Los salteadores debían saber esto, por que sino, no hubiesen actuado como lo hicieron. El conde se había retirado ya a su habitación hacia las diez y media. Toda la servidumbre, se habían retirado a su estancias. Yo permanecí hasta las once más o menos leyendo un libro. Cuando decidí ir a descansar hice una ronda para ver si todas las ventanas estaban correctamente cerradas. El recorrido que hice… fue primero la cocina, después la habitación de las trofeos y escopetas de caza, luego la de al lado, la de los billares, y por último el comedor. La ventana como ve es grande, y es de las que son puerta de acceso al jardín. Había hecho la ronda con la palmatoria y al acercarme a la ventana vi. El rostro de los tres personajes que intentaban entrar en el salón. Intente retroceder, pero el primero, enseguida entro en la habitación y me cogio por la muñeca y por el cuello. Instintivamente intente gritar, pero me propino un puñetazo en la cara –mientras decía esto nos señalaba el cardenal de tenia en la ceja que casi le impedía abrir el ojo- y me derribo al suelo. Me quede inconsciente; pues lo que recuerdo es que estaba sentada en este sillón amarrada por las manos y los pies con el cordel de la campañilla que avisa en la cocina. La boca no podía emitir sonido alguno ya que me pusieron un pañuelo anudado fuertemente para evitar sonido alguno.

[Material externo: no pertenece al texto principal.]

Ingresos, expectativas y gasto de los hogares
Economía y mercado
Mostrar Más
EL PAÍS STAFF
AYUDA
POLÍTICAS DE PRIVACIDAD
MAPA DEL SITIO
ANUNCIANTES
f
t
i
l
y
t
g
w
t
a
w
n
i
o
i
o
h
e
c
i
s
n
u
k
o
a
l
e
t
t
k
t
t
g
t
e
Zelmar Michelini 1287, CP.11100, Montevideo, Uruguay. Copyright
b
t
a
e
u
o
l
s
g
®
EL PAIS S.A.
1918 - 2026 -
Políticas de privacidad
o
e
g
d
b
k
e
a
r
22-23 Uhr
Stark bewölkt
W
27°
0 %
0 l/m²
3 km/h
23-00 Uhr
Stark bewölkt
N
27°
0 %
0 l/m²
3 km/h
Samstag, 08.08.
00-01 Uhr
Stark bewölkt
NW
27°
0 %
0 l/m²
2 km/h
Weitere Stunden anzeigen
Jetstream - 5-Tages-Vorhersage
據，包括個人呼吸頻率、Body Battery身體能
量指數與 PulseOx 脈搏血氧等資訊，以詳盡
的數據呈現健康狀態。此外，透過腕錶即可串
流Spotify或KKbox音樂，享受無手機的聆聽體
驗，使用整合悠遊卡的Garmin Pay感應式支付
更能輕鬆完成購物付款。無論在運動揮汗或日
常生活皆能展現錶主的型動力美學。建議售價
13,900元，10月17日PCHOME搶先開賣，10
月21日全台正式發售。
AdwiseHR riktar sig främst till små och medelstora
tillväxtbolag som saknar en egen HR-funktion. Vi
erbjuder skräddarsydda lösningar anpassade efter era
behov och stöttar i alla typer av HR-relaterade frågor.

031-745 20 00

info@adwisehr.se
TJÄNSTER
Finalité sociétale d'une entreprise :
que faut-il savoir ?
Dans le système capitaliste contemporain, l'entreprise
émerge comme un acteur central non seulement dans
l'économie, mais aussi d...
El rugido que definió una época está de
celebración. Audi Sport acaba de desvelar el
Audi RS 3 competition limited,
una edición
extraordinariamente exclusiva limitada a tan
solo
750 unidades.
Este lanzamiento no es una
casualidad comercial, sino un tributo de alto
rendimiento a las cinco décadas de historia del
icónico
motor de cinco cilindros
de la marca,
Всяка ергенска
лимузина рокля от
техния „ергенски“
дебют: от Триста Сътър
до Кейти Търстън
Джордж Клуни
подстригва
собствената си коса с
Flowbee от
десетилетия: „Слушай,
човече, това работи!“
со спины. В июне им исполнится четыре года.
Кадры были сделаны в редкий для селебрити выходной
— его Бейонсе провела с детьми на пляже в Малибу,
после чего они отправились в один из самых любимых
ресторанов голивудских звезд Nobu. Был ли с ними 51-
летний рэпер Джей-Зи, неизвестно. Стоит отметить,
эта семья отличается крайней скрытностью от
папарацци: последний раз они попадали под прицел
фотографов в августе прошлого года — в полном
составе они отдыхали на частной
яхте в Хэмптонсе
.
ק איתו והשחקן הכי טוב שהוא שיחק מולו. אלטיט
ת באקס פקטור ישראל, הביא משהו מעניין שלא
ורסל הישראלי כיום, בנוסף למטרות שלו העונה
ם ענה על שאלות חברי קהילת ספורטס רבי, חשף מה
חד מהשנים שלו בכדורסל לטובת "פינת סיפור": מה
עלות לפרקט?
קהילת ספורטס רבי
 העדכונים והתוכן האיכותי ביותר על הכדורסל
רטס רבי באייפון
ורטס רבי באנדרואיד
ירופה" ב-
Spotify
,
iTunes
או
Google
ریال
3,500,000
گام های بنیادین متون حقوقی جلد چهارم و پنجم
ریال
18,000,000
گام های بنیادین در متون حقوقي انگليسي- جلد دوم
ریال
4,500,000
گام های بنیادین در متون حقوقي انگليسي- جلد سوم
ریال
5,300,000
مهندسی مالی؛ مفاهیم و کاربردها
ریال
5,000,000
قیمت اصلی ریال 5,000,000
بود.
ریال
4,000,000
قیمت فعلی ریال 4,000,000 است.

En ese mismo momento, entró mi marido. Seguramente debió escuchar el estrépito de mi golpe y el entrar en la habitación. Se presento ante ellos con una garrota que usaba para caminar. Ataco al que estaba mas cerca de mi, pero yo veía como el más mayor se agachaba y asía el hurgón, y le descargo un golpe en toda la cabeza  de mi marido que lo dejo blanco y al segundo se desplomó como un saco de patatas. De semejante espectáculo me desmayé, pero esta vez debió de ser pocos minutos, y cuando recobré el conocimiento vi. Que en ese estante se habían llevado toda la plata que había en el y aun habían tenido la osadía de beber una botella de vino, como usted puede comprobar con los tres vasos que hay encima de la mesa al lado de la botella. Dando unos grandes sorbos se retiraron por donde entraron cerrando tras de sí la ventana.

Aun tuve que luchar durante unos minutos para deshacerme de la mordaza, creo que pasaron entre cinco y diez minutos, y una vez libre de mi mordaza me puse a chillar para avisar al servicio. La primera que acudió fue mi fiel amiga –más que servidora- y después avisamos a toda la casa. El jardinero partió raudo a avisar a la Guardia Civil. Salio con uno de mis mejores alazanes por eso fue todo tan rápido.

 

Muy bien sra. Llamazares, siento muchísimo este horrendo suceso. Sr. Latorre, ¿tiene alguna pregunta para la Sra.? Intervino  Camarero.

-         no deseo que la señora pase aun más mal rato pero lo que si desearía es escuchar el relato de lo que la doncella, o su ama, vio.

-         Yo, como ha relatado la señora- Contesto la doncella- estaba en el piso superior, pues hacia escasa media hora que había subido a retirarme. Al correr las cortinas de mi ventana vi. a lo lejos, en el linde, a un grupo de personas, ya que la noche era clara, lo observe durante unos segundos pero me dieron la impresión que seguían su camino y corrí las cortinas sin preocuparme más por eso. Supuse que irían  del hostal que hay a diez minutos hacia el sur.

Al cabo de unos cuarenta minutos de eso escuche el alarido de mi señora. Baje todo lo que mis piernas dieron, y cuando entre en la habitación, me encontré con el panorama. Mi pobre señora, atada y amordazada, manchada de sangre de su esposo y el señor muerto en el suelo con la cabeza aplastada por el golpe.

-         Lleva con ella desde niña –nos comento Camarero por lo bajo-  se traslado a España con ella cuando salieron de Chile. Pero pase por aquí Sr. Latorre.